A cash offer is stronger than a loan contingency offer.  Some real estate can only be bought with cash.  Most people don't have the ability to do an all cash offer.  What you can try and do next time if you have the cash, is to make a loan offer with no contingency, showing that you have the cash to close if needed.  That should be as strong as a cash offer.  Ultimately, sellers want to know you can close and not unnecessarily tying up their property.  

Post: Wholesaling Commercial Property

Daniel ChangPosted
  • Professional
  • Riverside, CA
  • Posts 254
  • Votes 273

My thought was also, just get a real estate license and get into commercial brokerage if you're interested in commercial.

Very few buyers have the ability nor desire even if they have the ability to purchase in cash.   You would be essentially have a clientele of ultra high net worth, family offices, and institutional buyers.  So on the buyer side, you are dealing with sophisticated people.
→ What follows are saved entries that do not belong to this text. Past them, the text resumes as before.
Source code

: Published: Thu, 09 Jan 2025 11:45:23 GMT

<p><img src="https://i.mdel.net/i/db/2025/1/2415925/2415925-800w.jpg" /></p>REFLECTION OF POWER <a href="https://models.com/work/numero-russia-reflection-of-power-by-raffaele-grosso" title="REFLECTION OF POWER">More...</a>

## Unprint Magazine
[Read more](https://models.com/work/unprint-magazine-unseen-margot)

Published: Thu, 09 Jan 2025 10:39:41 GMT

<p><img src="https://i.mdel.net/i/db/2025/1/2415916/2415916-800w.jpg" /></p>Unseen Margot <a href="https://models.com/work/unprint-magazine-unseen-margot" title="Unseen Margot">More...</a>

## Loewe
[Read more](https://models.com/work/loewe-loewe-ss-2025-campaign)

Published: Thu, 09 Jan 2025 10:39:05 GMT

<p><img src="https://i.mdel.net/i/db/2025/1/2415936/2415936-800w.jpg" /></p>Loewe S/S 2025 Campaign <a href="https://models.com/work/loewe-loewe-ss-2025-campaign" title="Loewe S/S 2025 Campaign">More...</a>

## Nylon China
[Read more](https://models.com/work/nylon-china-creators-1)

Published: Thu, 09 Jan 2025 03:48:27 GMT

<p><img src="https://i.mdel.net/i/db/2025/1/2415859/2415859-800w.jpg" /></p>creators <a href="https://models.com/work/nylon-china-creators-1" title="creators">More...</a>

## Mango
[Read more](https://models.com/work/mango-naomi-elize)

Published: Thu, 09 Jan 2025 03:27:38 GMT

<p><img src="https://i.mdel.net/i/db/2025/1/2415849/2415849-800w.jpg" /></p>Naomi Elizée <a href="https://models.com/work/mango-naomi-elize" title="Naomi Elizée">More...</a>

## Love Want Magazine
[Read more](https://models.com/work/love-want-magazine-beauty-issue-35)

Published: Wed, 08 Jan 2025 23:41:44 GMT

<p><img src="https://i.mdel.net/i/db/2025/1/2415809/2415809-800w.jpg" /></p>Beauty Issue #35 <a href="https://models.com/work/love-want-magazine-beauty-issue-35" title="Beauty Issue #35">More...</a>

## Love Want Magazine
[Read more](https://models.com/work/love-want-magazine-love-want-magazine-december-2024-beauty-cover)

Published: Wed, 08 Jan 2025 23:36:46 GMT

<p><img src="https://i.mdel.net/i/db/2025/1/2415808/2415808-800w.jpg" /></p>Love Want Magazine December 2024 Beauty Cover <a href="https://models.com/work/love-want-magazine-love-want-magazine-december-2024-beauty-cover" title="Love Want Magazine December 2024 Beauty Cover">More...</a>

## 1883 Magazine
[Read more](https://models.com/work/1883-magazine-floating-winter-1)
As mentioned by others, on the seller side, you're dealing with sophisticated people.  They aren't going let you tie up property so that you can show it to national tenants, nor are they going to let you have it for a discount of 20-50%

The properties that attract credit worth national tenants are not the type that will require a wholesaler.  The dilapidated and distressed properties may hear offers from a wholesaler, but those are the class C and D properties that do not attract cash buyers and investors.  

I could go on.  It's great to think about this and think about possibilities.  But essentially everything you just listed you can do as a commercial real estate broker, and do so more "legitimately".